Images with bounding boxes
********************
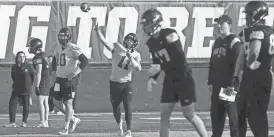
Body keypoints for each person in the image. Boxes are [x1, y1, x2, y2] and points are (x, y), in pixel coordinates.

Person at [141, 8, 208, 137]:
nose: (144, 27)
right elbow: (157, 61)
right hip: (169, 79)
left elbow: (178, 58)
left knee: (189, 115)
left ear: (155, 23)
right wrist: (152, 78)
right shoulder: (151, 42)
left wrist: (160, 67)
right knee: (164, 115)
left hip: (183, 77)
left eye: (146, 23)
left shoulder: (169, 34)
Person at [233, 1, 274, 137]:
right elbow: (243, 54)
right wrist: (237, 74)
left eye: (250, 14)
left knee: (254, 115)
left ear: (257, 14)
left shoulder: (257, 31)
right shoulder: (267, 31)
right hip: (259, 74)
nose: (248, 17)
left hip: (256, 75)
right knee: (244, 112)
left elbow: (254, 52)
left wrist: (248, 65)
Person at [94, 23, 142, 137]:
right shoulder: (117, 47)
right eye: (128, 40)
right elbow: (104, 42)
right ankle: (119, 125)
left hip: (126, 84)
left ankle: (129, 131)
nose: (129, 42)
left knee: (128, 106)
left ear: (134, 44)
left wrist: (131, 58)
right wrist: (97, 31)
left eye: (131, 41)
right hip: (114, 83)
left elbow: (139, 68)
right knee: (115, 106)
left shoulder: (136, 55)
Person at [208, 14, 241, 137]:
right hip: (217, 85)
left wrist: (232, 84)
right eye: (218, 23)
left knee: (232, 117)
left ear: (229, 25)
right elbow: (212, 63)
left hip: (228, 86)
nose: (219, 26)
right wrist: (210, 81)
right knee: (216, 116)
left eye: (222, 23)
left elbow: (238, 64)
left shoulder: (234, 41)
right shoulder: (216, 42)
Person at [51, 27, 88, 135]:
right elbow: (54, 60)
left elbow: (85, 60)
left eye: (63, 36)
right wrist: (54, 73)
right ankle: (73, 119)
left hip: (69, 79)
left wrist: (74, 73)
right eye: (60, 36)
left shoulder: (72, 47)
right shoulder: (58, 47)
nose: (61, 38)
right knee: (56, 102)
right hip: (59, 78)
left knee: (68, 102)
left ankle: (66, 128)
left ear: (68, 37)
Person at [5, 51, 35, 128]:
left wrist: (28, 86)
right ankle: (12, 122)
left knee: (26, 107)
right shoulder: (14, 67)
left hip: (26, 90)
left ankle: (24, 122)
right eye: (20, 57)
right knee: (12, 105)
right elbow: (13, 77)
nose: (22, 58)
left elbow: (32, 77)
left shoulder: (29, 66)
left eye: (23, 56)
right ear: (17, 58)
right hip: (16, 89)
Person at [28, 38, 51, 128]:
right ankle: (46, 121)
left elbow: (39, 72)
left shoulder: (37, 58)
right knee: (45, 102)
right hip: (48, 79)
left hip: (43, 80)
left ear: (35, 47)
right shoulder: (44, 54)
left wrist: (37, 86)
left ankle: (42, 121)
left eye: (31, 46)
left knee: (40, 101)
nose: (30, 48)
********************
- REQUIREMENT -
The line containing "left knee: (232, 117)" begins the span, and the last line of the records above ends it. Return that span exactly, and nothing outside it.

- REPLY -
left knee: (232, 117)
left ear: (229, 25)
right elbow: (212, 63)
left hip: (228, 86)
nose: (219, 26)
right wrist: (210, 81)
right knee: (216, 116)
left eye: (222, 23)
left elbow: (238, 64)
left shoulder: (234, 41)
right shoulder: (216, 42)
Person at [51, 27, 88, 135]:
right elbow: (54, 60)
left elbow: (85, 60)
left eye: (63, 36)
right wrist: (54, 73)
right ankle: (73, 119)
left hip: (69, 79)
left wrist: (74, 73)
right eye: (60, 36)
left shoulder: (72, 47)
right shoulder: (58, 47)
nose: (61, 38)
right knee: (56, 102)
right hip: (59, 78)
left knee: (68, 102)
left ankle: (66, 128)
left ear: (68, 37)
Person at [5, 51, 35, 128]:
left wrist: (28, 86)
right ankle: (12, 122)
left knee: (26, 107)
right shoulder: (14, 67)
left hip: (26, 90)
left ankle: (24, 122)
right eye: (20, 57)
right knee: (12, 105)
right elbow: (13, 77)
nose: (22, 58)
left elbow: (32, 77)
left shoulder: (29, 66)
left eye: (23, 56)
right ear: (17, 58)
right hip: (16, 89)
Person at [28, 38, 51, 128]:
right ankle: (46, 121)
left elbow: (39, 72)
left shoulder: (37, 58)
right knee: (45, 102)
right hip: (48, 79)
left hip: (43, 80)
left ear: (35, 47)
right shoulder: (44, 54)
left wrist: (37, 86)
left ankle: (42, 121)
left eye: (31, 46)
left knee: (40, 101)
nose: (30, 48)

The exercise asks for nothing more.